“If there was anything I wanted most in the world (other, of course, than for the war to end and Hitler to die a quite grisly death), it was to be a journalist.”
My Rating: ★★★
Genre(s): Historical Fiction (WWII), Fiction
Reading Challenge: 28 out of 50
Goodreads Synopsis —
A charming, irresistible debut novel set in London during World War II about an adventurous young woman who becomes a secret advice columnist—a warm, funny, and enormously moving story for fans of The Guernsey Literary and Potato Peel Pie Society and Lilac Girls.
London 1940, bombs are falling. Emmy Lake is Doing Her Bit for the war effort, volunteering as a telephone operator with the Auxiliary Fire Services. When Emmy sees an advertisement for a job at the London Evening Chronicle, her dreams of becoming a Lady War Correspondent seem suddenly achievable. But the job turns out to be typist to the fierce and renowned advice columnist, Henrietta Bird. Emmy is disappointed, but gamely bucks up and buckles down.

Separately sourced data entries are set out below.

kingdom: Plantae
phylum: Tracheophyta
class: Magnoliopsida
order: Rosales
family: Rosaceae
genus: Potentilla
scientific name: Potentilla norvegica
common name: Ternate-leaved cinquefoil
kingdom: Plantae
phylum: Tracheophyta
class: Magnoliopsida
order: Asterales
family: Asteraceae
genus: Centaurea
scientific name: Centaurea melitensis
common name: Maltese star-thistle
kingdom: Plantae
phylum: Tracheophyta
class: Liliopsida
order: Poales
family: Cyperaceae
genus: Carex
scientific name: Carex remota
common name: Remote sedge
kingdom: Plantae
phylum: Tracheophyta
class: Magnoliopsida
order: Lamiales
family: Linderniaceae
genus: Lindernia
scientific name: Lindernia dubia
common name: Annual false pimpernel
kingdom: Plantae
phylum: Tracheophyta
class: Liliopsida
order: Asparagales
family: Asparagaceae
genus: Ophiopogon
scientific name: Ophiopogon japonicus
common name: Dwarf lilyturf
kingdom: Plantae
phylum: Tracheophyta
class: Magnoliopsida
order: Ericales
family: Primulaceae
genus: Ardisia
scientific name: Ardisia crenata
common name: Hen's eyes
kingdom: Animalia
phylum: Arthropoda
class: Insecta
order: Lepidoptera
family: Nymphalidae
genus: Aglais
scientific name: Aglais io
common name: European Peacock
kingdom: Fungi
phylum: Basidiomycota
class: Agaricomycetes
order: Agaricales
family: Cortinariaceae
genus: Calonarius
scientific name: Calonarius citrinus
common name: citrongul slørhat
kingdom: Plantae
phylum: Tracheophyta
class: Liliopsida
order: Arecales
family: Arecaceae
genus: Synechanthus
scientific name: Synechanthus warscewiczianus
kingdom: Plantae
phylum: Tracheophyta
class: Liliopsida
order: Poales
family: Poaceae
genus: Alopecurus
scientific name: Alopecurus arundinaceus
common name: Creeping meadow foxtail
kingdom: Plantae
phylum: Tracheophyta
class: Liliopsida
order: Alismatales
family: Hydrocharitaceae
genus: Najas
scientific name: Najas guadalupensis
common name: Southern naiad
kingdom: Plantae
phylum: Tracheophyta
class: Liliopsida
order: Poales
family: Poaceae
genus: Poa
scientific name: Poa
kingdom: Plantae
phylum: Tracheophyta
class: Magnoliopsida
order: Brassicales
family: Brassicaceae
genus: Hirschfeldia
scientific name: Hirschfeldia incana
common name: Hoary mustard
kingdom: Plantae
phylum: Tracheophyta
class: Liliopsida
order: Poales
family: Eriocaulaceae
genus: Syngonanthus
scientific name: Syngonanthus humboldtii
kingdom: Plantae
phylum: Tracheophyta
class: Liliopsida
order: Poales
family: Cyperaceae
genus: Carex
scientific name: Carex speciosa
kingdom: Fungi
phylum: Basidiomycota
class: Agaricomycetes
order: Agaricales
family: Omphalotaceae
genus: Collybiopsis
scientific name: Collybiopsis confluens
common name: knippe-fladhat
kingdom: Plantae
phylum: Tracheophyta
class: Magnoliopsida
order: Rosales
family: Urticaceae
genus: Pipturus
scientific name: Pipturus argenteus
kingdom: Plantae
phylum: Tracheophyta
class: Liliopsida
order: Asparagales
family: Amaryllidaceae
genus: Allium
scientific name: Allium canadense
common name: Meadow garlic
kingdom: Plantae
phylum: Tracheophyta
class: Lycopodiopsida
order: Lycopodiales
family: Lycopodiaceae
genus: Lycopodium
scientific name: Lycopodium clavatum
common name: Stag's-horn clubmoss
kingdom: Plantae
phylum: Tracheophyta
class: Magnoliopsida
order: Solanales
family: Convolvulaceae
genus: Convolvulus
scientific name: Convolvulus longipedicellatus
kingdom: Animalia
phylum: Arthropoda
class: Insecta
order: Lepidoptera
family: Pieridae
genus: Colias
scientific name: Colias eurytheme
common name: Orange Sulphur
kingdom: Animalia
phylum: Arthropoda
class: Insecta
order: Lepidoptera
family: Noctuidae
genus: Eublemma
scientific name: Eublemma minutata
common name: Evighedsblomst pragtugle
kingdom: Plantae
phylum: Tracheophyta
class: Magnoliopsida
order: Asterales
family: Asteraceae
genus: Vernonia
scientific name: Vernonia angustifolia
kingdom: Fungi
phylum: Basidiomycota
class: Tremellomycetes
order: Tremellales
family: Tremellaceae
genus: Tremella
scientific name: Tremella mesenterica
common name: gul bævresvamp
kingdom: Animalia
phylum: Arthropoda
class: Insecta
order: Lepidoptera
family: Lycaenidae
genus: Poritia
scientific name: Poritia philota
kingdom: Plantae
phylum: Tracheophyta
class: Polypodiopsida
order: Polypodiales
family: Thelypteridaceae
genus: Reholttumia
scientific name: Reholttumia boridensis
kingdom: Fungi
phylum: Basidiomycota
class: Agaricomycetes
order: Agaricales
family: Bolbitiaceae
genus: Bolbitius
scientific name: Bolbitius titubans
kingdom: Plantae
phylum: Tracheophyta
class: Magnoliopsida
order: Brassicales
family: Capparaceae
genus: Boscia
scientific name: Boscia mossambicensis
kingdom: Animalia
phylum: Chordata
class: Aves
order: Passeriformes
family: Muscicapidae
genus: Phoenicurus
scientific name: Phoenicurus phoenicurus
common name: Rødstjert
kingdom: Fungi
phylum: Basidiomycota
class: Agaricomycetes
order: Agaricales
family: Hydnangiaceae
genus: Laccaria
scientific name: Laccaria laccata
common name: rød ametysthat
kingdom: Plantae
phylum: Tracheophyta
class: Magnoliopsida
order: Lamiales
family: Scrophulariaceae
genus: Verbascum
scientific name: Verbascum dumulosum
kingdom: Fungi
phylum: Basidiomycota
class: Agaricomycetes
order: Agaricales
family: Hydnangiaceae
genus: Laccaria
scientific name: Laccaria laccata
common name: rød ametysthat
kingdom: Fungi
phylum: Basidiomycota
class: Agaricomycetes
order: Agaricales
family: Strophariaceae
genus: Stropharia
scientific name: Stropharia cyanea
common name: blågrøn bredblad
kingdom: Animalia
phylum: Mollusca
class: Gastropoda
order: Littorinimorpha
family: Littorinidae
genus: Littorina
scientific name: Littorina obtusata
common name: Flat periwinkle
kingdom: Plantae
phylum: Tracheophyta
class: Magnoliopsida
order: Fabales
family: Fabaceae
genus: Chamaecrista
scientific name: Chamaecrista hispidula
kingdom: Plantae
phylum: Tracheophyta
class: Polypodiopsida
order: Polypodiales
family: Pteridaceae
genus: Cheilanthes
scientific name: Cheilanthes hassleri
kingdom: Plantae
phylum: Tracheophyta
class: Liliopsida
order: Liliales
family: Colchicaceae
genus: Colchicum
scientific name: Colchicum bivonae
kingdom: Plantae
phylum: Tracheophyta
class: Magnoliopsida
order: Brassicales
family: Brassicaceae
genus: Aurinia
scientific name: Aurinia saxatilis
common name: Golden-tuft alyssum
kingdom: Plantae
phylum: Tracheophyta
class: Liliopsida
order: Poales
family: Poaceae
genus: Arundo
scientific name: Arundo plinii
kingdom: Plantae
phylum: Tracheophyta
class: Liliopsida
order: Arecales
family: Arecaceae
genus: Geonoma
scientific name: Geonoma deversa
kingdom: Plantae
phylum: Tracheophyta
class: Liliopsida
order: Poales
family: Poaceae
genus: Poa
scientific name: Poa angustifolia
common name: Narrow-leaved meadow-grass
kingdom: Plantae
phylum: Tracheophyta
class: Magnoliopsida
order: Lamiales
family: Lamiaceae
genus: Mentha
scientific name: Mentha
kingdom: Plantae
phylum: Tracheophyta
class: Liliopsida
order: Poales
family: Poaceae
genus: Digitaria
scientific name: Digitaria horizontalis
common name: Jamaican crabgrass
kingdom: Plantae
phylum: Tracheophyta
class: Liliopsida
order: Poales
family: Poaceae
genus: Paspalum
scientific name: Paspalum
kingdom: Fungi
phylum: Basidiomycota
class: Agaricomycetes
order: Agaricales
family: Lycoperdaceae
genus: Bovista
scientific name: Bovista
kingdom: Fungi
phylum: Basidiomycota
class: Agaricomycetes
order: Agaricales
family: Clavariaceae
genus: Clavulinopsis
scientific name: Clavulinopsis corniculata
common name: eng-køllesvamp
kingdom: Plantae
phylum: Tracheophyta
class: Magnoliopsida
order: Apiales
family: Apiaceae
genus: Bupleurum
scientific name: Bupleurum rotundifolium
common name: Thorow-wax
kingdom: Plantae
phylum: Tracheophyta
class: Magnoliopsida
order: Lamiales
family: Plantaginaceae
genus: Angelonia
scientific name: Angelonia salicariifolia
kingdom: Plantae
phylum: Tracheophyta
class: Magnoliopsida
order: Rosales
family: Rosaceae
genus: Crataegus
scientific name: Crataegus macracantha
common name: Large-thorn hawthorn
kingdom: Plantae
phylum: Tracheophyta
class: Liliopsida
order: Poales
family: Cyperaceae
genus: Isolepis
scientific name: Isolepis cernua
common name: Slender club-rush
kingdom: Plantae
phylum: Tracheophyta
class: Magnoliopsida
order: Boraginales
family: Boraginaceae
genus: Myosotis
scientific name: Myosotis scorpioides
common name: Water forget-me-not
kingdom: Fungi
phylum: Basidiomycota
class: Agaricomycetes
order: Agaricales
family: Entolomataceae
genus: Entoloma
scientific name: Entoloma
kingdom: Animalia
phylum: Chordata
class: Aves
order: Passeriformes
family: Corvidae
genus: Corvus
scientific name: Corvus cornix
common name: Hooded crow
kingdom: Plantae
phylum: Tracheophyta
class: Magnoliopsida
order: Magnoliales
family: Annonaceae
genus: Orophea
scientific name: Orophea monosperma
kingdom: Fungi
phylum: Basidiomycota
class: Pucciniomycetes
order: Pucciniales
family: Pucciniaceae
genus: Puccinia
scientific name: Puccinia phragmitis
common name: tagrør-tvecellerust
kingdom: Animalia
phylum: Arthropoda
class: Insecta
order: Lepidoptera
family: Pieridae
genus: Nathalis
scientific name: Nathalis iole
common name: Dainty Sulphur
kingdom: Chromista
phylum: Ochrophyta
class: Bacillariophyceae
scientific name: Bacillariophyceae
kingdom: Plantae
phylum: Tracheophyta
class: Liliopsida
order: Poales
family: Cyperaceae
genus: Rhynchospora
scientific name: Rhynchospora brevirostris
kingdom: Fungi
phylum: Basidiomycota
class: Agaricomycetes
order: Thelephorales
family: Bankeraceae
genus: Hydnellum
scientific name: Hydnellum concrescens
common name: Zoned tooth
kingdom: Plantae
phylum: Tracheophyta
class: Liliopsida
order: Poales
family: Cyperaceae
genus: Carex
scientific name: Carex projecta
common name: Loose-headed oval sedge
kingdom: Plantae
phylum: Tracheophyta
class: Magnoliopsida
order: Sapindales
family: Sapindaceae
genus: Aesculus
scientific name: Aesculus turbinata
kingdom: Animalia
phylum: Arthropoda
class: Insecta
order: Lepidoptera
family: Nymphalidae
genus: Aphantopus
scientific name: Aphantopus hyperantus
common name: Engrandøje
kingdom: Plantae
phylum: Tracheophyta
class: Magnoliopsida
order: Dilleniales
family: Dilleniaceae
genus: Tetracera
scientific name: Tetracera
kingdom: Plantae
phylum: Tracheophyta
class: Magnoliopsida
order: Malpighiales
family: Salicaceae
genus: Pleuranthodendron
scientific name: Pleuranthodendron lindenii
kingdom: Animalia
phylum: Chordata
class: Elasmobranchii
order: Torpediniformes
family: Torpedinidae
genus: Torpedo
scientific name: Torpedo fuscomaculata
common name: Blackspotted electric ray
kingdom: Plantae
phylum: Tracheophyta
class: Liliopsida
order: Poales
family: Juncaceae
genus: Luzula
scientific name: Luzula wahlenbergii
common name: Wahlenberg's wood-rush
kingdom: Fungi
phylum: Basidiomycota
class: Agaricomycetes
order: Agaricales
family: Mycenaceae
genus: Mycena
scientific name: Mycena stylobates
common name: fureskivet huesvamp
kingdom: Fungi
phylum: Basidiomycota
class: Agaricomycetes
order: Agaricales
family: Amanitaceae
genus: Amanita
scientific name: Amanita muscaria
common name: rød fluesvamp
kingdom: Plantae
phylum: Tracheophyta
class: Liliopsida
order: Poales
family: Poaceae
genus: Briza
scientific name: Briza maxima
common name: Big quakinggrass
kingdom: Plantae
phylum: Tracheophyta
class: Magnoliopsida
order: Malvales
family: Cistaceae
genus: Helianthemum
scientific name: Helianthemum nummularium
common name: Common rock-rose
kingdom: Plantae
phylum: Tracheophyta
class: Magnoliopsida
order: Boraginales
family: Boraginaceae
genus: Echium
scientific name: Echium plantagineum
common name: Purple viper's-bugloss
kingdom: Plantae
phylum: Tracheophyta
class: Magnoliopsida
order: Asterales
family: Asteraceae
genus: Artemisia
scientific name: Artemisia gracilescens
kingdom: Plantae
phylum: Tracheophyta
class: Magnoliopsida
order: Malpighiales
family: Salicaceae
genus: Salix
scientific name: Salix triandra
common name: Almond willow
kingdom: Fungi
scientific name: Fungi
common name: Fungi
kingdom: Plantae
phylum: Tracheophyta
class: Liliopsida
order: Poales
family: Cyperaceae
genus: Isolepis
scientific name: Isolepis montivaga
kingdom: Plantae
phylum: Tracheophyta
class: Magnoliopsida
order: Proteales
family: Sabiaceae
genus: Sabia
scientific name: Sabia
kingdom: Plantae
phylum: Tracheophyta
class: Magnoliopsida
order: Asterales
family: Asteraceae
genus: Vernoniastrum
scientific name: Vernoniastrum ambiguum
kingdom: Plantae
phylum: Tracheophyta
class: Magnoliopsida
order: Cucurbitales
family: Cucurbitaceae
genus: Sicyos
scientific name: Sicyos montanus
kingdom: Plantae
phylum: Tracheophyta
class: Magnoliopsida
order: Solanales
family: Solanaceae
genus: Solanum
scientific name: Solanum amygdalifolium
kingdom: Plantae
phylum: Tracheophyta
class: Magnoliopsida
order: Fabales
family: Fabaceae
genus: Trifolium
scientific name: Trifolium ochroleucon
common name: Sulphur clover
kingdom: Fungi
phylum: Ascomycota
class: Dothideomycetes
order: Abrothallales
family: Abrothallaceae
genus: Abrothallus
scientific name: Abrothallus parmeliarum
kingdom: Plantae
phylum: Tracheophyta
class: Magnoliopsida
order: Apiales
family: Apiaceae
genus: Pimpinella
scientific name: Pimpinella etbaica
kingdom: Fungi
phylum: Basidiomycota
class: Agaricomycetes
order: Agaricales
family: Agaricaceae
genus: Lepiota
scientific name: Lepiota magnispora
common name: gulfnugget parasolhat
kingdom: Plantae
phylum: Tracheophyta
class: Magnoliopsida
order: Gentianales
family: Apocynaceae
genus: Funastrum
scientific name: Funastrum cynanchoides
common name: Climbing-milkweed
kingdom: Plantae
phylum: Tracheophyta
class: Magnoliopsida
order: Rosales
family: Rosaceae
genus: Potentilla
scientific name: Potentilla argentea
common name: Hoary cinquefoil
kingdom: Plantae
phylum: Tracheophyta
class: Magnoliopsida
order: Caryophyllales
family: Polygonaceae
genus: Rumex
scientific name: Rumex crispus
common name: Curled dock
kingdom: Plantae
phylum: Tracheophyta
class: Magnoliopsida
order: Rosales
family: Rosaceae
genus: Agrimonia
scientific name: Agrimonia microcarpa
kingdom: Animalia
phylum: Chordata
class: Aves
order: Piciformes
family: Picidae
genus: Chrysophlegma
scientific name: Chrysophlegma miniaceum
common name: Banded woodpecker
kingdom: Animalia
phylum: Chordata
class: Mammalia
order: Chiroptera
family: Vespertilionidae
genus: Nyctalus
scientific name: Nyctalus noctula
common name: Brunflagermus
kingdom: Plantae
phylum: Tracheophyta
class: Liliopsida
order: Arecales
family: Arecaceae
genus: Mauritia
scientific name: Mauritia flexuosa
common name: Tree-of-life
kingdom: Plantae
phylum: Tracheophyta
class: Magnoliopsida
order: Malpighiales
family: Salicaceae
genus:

Mrs Bird is very clear: Any letters containing Unpleasantness—must go straight in the bin. But when Emmy reads poignant letters from women who are lonely, may have Gone Too Far with the wrong men and found themselves in trouble, or who can’t bear to let their children be evacuated, she is unable to resist responding. As the German planes make their nightly raids, and London picks up the smoldering pieces each morning, Emmy secretly begins to write letters back to the women of all ages who have spilled out their troubles.
Prepare to fall head over heels with Emmy and her best friend, Bunty, who are spirited and gutsy, even in the face of events that bring a terrible blow. As the bombs continue to fall, the irrepressible Emmy keeps writing, and readers are transformed by AJ Pearce’s hilarious, heartwarming, and enormously moving tale of friendship, the kindness of strangers, and ordinary people in extraordinary times.
My Thoughts —
If you hadn’t already noticed, wartime fiction has sort of become my jam this year. It’s had a pretty substantial presence on my reading list. Recently, historical fiction has become one of my favourite genres to read, especially ones set in WWII or post-WWII era. I can’t get enough of it!
Quite simply, I found this book to be very cute. I don’t think that it was nearly the hardest-hitting of all the wartime novels I’ve read this year but I do think it was an important look at women’s efforts during the Second World War. I’ve been studying women’s history this term in university and the past little while has been all about interwar years and WWII so it’s definitely been interesting to see the parallels between my school stuff and my recreational reading.
I think that Emmy was a bit immature, considering that she was in her early twenties and involved in war efforts. I would think that war would make people, even young people, mature quicker due to the circumstances and focus more on the important issues. But Emmy’s primary concern was becoming a big fancy war correspondent and the rest was just ~whatevs~… I also thought her best friend was immature and sometimes annoying as well.
(Side note: I also have to mention the fact that some things were capitalized randomly throughout the novel to draw emphasis, and it absolutely bothered me to not end. If you remember my review on The Alice Network, you probably remember how this sort of thing in writing is my biggest pet peeve!)
Honestly I just saw this as more of a lighthearted adult fiction that just so happened to be set during the war, as opposed to a wartime novel. It was a cute, heartwarming story. I loved the focus on women breaking into the paid workforce, but it just didn’t have that certain je ne sais quoi you know?
Have you read Dear Mrs. Bird? Do you agree with me?